──────── EXCERPTED RECORDS

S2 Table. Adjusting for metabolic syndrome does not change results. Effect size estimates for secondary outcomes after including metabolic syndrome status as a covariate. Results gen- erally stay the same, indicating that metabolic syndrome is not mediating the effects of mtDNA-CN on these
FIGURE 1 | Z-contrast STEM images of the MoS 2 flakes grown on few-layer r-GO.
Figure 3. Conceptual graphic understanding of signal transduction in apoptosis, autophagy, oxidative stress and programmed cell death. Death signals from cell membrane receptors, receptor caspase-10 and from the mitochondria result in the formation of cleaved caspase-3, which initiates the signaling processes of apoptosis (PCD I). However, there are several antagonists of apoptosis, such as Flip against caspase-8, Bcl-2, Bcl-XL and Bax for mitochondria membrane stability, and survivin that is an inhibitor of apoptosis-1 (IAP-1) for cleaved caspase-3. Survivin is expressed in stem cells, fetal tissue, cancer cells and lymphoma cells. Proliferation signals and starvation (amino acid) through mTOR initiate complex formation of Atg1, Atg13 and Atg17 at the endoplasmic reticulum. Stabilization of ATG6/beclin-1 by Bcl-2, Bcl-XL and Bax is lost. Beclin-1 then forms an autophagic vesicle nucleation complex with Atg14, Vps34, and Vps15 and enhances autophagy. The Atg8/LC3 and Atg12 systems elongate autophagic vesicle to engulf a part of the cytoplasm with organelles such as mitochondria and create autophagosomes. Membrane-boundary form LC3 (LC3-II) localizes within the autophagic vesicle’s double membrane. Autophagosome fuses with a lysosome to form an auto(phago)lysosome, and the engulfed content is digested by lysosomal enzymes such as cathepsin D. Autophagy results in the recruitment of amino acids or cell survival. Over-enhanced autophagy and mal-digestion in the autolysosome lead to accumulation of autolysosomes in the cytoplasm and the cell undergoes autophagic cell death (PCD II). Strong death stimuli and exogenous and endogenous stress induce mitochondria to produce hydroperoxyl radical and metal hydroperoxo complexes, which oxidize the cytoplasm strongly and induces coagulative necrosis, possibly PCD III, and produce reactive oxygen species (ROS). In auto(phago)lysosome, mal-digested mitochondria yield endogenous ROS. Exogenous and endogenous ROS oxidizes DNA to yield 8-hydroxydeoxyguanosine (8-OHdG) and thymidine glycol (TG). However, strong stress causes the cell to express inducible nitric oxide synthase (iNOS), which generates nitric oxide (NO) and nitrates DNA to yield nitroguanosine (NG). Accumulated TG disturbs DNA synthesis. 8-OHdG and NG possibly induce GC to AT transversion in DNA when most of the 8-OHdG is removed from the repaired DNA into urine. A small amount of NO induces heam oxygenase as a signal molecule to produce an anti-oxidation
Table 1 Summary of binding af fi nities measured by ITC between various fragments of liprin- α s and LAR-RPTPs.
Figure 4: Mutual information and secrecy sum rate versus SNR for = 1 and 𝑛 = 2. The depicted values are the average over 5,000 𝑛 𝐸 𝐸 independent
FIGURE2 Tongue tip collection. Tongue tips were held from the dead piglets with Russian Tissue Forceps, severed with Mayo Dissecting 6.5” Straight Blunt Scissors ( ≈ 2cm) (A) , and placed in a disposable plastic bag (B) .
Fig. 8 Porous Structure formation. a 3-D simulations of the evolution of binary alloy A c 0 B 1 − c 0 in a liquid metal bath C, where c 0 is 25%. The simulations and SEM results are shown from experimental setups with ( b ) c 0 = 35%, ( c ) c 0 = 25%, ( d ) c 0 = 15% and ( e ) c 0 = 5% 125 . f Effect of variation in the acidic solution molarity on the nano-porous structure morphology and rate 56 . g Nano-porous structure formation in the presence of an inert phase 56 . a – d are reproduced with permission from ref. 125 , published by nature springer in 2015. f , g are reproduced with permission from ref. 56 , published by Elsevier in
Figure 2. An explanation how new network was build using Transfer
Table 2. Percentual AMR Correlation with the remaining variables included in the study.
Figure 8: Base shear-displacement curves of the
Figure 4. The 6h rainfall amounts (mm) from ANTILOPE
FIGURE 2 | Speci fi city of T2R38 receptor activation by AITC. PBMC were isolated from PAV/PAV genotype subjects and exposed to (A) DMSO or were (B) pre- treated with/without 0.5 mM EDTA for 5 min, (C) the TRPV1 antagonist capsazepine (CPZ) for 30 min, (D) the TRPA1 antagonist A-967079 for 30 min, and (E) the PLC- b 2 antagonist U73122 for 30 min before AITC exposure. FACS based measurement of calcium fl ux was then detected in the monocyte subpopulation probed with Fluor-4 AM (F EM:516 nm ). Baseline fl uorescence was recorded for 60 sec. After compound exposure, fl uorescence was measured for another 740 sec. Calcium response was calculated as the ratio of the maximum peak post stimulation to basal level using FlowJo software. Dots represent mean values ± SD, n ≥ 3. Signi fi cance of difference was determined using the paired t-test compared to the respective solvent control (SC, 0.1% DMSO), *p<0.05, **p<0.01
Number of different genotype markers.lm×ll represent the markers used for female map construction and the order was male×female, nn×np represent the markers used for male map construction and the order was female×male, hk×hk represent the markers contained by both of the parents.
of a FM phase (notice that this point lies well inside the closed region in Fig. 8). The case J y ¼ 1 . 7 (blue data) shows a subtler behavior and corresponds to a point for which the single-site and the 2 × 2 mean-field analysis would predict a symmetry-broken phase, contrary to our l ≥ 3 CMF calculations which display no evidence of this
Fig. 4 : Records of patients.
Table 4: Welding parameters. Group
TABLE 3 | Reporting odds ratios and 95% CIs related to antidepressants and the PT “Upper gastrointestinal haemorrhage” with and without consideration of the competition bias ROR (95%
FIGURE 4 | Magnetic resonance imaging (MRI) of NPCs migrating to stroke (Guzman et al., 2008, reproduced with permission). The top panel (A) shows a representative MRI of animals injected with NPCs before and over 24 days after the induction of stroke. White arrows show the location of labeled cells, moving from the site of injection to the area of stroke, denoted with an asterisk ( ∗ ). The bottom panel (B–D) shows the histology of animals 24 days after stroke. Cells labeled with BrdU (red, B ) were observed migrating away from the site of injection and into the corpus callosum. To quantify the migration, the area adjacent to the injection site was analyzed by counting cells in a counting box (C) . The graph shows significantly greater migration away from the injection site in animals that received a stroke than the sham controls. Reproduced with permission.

────────────────

WHAT IS BEING ASKED:
In the entries above, which lines hold the string "Effect"? Report all of them.

RESULT FOR THIS EXERCISE:
S2 Table. Adjusting for metabolic syndrome does not change results. Effect size estimates for secondary outcomes after including metabolic syndrome status as a covariate. Results gen- erally stay the same, indicating that metabolic syndrome is not mediating the effects of mtDNA-CN on these
Fig. 8 Porous Structure formation. a 3-D simulations of the evolution of binary alloy A c 0 B 1 − c 0 in a liquid metal bath C, where c 0 is 25%. The simulations and SEM results are shown from experimental setups with ( b ) c 0 = 35%, ( c ) c 0 = 25%, ( d ) c 0 = 15% and ( e ) c 0 = 5% 125 . f Effect of variation in the acidic solution molarity on the nano-porous structure morphology and rate 56 . g Nano-porous structure formation in the presence of an inert phase 56 . a – d are reproduced with permission from ref. 125 , published by nature springer in 2015. f , g are reproduced with permission from ref. 56 , published by Elsevier in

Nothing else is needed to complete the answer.